- [DATASET EXTRACT]:
-------------------------
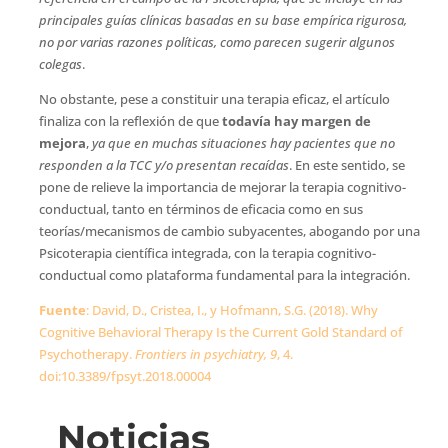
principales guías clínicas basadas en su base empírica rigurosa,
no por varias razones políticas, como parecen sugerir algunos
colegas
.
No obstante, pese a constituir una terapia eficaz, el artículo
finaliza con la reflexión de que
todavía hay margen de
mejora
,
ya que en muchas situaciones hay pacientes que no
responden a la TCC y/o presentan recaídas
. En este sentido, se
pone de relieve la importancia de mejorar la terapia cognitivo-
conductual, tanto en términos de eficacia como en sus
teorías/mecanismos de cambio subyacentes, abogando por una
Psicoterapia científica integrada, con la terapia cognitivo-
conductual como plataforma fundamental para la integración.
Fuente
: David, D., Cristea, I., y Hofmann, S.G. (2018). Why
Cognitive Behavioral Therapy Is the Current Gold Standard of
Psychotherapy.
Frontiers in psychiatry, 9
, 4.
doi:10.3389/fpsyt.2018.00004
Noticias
-------------------------
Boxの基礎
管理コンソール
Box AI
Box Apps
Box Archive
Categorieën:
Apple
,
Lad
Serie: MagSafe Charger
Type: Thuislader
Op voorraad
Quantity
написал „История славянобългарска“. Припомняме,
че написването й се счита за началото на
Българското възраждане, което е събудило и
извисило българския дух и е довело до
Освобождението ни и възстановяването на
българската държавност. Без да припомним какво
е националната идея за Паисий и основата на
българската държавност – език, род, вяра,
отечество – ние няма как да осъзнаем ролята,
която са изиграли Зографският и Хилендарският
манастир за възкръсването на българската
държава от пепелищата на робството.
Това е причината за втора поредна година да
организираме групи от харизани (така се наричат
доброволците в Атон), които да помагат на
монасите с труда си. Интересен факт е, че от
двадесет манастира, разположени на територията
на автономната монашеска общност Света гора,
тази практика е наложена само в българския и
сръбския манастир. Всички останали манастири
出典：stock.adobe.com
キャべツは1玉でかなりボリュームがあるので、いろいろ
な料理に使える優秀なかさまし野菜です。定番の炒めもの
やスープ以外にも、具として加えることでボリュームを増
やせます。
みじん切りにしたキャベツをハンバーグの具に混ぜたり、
-------------------------
- [THE TASK]:
In the listing, reproduce the lines between the line containing "principales guías clínicas" and the line containing "pone de relieve", inclusive, substituting "efectiva" for "eficaz" and leaving all else unchanged.

- [ANSWER FOR THIS EXERCISE]:
principales guías clínicas basadas en su base empírica rigurosa,
no por varias razones políticas, como parecen sugerir algunos
colegas
.
No obstante, pese a constituir una terapia efectiva, el artículo
finaliza con la reflexión de que
todavía hay margen de
mejora
,
ya que en muchas situaciones hay pacientes que no
responden a la TCC y/o presentan recaídas
. En este sentido, se
pone de relieve la importancia de mejorar la terapia cognitivo-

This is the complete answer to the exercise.